News Flash: People are borrowing money to go to college, long considered the path to professional achievement, and then finding that the loans block their upward mobility.

Ironically, student loans may be harming the people they were designed to help and in the process taking a lot of oomph out of the economy.

The Wall Street Journal reports today that the nation's $1.2 trillion in student debt is forcing some people who might otherwise be entrepreneurs to shelve their dreams.

The Journal tells the story of Christine, 29, and John Carney, 31, who started Thick & Thin Designs, which makes cleverly shaped food picks and sells them with attractive packaging. Both Carneys are students at the University of Maine—he for a graduate degree in fine arts and she for a second undergraduate degree.

The cost of a box of decorative items from Thick & Thin, which can be used for cupcake toppers, is $12.  The Carneys are doing well and could be expanding:

But they chose not to purchase a laser cutter, because doing so would require them to take out a business loan—and together they have $140,000 in leftover student debt. Instead, they use a university-owned laser cutter, which limits the size of the acrylic sheets they can work with. Having the student-loan debt "is preventing me from being able to take a lot of chances or risks that are usually necessary when starting a business," Ms. Carney says.

The Carneys aren’t alone:

The average student who borrows has piled up about $40,000 in debt by graduation, including parents' loans, nearly double the levels of a decade ago, according to, which runs college-planning and financial-aid websites. Recipients of graduate and professional degrees who borrow average more than $55,000 in debt at graduation, including undergraduate loans, but not parent loans. That is up from $40,800 some 10 years ago.

Some academic experts say leftover loans are the biggest impediment to upstart entrepreneurship by those who recently received college or graduate degrees. "I mentor students all the time," says Vivek Wadhwa, a fellow at Stanford University Law School. "The single largest inhibitor to entrepreneurship is the student loans."

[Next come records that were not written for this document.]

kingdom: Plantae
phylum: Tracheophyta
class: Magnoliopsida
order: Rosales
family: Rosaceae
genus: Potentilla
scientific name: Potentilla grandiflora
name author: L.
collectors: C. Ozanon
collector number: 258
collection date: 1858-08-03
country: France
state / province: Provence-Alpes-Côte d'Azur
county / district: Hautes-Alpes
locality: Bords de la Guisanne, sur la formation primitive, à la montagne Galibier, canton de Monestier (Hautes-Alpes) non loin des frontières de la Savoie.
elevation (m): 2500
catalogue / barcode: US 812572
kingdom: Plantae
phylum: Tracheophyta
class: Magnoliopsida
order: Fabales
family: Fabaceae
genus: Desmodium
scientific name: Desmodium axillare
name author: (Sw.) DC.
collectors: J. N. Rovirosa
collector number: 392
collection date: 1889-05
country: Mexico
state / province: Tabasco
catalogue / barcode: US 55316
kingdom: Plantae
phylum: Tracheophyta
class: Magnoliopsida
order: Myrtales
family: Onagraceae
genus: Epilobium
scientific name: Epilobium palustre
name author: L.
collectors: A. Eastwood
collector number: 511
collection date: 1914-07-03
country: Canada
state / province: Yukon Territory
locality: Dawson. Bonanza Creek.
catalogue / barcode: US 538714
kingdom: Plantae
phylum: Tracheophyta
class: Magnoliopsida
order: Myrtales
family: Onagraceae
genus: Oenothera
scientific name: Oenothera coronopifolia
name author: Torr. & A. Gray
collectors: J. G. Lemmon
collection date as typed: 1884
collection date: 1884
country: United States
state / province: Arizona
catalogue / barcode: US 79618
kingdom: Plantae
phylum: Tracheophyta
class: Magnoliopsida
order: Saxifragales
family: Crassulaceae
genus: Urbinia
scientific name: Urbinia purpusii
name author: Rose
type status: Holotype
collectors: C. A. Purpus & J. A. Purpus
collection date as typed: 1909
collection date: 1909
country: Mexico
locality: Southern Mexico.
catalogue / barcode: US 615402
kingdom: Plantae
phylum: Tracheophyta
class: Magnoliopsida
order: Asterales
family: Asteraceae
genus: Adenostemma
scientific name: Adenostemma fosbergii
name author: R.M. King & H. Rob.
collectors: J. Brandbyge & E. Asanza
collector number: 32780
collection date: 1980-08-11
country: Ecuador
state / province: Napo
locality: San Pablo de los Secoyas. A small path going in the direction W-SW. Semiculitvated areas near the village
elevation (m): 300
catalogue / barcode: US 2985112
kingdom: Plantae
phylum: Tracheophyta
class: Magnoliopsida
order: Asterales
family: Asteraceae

In other words, loans which students take to get ahead are ruining their careers at the outset. An expert from the Harvard Business School is quoted saying that college dropouts and recent graduates account for a disproportionate share of founders of technology start-ups. He says that many recent business graduates "are willing to sleep on a couch for a year or two, but they can't do it with the burden of student loans.”

Let’s face it: no matter how well-intended the creators of government-backed student loans may have been, the program is a bust. It impedes many students and, given the import of this story, is a disaster for the economy.

President Obama has a solution: making more college loans available so that more people can become, in effect, indentured. Unfortunately, this form of indentured servitude, unlike the real indentured servitude in our colonial period, doesn’t have a sell by date when the indentured one is free to pursue opportunities.

Some people want to tinker with the system. The Rhode Island Student Loan Authority, for example, is studying whether it is feasible to temporarily reduce or forebear payments for recent graduates.  But that’s just a band aid.

It is time to rethink college loans. Heck, it is time to rethink college. After all, kids today aren’t going in debt to walk around the agora listening to a modern day Plato or Socrates.

More likely, they’re paying to listen to the Ward Churchills or somebody just as ignorant of our culture and historical achievements. Is is really worth going into debt for this?

And aren't student loans ultimately harming not just students but the economy?